Payroll In Entertainment A Challenging Production, Says GreenSlate

Payroll is not a one-size-fits-all function of the enterprise. That’s not only true for businesses of different sizes, as a payroll tool that works for a small business won’t function properly for a large multinational corporation, but for businesses of different industries, with various sectors having their own unique challenges and demands when it comes to paying workers.

As payroll technology evolves, companies have more options when it comes to improving this financial function. With many differing needs, though, not all tools will mitigate the complexities at hand.

In the entertainment industry, there are certainly commonalities with businesses of other sectors. For example, Mike Leiba, COO of GreenSlate, said the continued reliance on paper checks challenges both the accounts payable (AP) and payroll functions of entertainment industry employers. However, Leiba, whose company targets the entertainment sector with its accounting and payroll offerings, spoke with PYMNTS about some of the hurdles this industry faces more than others. Among the largest: a significant reliance on gig workers, and how it impacts everything from employee onboarding to compliance.

“One unique thing is that this is a highly freelance-based business,” he said. “You have a number of employees onboarded frequently to different productions, and some are only employees for a matter of weeks or days. There’s a high churn rate.”

In today’s market, gig work is a booming space that’s challenging the status quo of payroll. As much as one third of the U.S. population has been a gig employee at one point in time, according to the PYMNTS Gig Economy Index, and these professionals are introducing new pressures and demands on how they are paid.

At the same time, however, payroll technology hasn’t kept up. Research from Kronos Incorporated and the American Payroll Association found nearly one-third of companies reported that their existing payroll solutions are at least a decade old. As payroll professionals look to upgrade, having a solution that can track an array of worker classifications, like temporary and seasonal workers, is near the top of their priority lists. Being able to classify which employees are gig, temporary or full-time is essential to remaining compliant with labor laws, but Leiba noted that there is another regulatory issue that comes into play when reliance on gig workers is high.

“You have a lot of laws designed for either large businesses or small businesses, and these employers are kind of somewhere in between,” he said. “They can be large employers for very short periods of time.”

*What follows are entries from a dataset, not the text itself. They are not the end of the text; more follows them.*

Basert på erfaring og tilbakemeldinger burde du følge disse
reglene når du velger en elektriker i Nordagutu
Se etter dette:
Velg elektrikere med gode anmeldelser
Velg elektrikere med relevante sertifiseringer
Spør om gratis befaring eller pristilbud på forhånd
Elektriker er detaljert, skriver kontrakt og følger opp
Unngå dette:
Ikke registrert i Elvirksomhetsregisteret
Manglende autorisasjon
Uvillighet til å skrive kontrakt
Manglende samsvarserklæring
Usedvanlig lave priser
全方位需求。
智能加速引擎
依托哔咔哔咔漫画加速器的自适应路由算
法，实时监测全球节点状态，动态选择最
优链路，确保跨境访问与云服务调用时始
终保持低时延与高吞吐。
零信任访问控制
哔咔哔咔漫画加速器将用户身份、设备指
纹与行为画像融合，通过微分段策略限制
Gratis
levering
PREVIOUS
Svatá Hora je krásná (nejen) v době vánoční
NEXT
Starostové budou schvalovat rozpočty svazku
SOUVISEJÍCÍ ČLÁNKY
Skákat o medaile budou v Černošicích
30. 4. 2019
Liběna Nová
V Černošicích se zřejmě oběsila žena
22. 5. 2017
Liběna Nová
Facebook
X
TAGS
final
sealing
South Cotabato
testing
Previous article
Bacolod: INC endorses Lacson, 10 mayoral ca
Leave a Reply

That categorization affects how companies in this market provision health insurance other employee benefits, he continued, and introduces “unique compliance challenges” for the sector.

High on the list of payroll solution demands for the entertainment business is a tool that can streamline onboarding, another impact from the high use of gig professionals. Leiba explained that the high churn rate of workers, as well as the desire to re-hire a professional that has worked with a production company in the past, introduces heavy demands on the payroll onboarding function of any solution a business decides to adopt. It’s also important that the employees themselves have access to their information like bank account details to support direct deposit so they can more easily be paid when re-joining a company.

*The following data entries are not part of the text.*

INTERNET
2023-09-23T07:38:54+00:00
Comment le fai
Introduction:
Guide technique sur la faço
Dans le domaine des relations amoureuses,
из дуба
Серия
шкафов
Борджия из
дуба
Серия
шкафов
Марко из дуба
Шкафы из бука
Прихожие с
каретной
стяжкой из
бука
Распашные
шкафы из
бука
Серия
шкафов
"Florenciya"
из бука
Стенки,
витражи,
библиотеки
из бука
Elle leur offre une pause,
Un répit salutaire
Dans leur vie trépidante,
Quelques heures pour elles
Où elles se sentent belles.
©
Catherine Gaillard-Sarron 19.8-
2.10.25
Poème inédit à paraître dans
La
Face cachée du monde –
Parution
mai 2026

It’s typical in the entertainment space for payroll solution providers to have accounting functionality bundled with their offering, and GreenSlate fits into this category as well. Leiba said that, as such, firms like GreenSlate are in a position to analyze and impact their clients’ financials beyond payroll.

There are several areas of accounting and AP that must be optimized for this industry, including the ongoing use of paper checks to pay both employees and vendors. The fees associated with electronic vendor payments tend to keep these companies on the paper check, said Leiba, despite the fact that paper checks place an administrative burden on these firms. Any accounts payable solution that wants to disrupt this market must be able to offer either check management or support in helping companies move their vendors to ACH payments. As GreenSlate moves forward, Leiba said the company is exploring the addition of AP functionality into its offering.

The firm will be looking to explore other electronic payroll solutions as well, to support the shifting demands of payroll accelerated by the gig worker community. Gig workers certainly do not prefer to be paid via check, and even direct deposit takes a back seat to PayPal, which was found to be the preferred way to receive wages among gig workers, according to PYMNTS research. Leiba said GreenSlate’s next move will be to explore payroll cards, though PYMNTS found card products to be one of the least common ways gig workers are paid today.

As payroll technologies continue to innovate, and as external forces like faster payments and the gig economy affect the evolution of payroll tools, organizations may have more choices, but they have to be more diligent about picking the right solutions based on their unique needs. In the entertainment industry, one thing is clear: There is opportunity for improvement.

“There are a number of areas that need to be modernized,” Leiba said of the industry’s payroll challenges. “IT’s unique to the population of a freelance-heavy business.”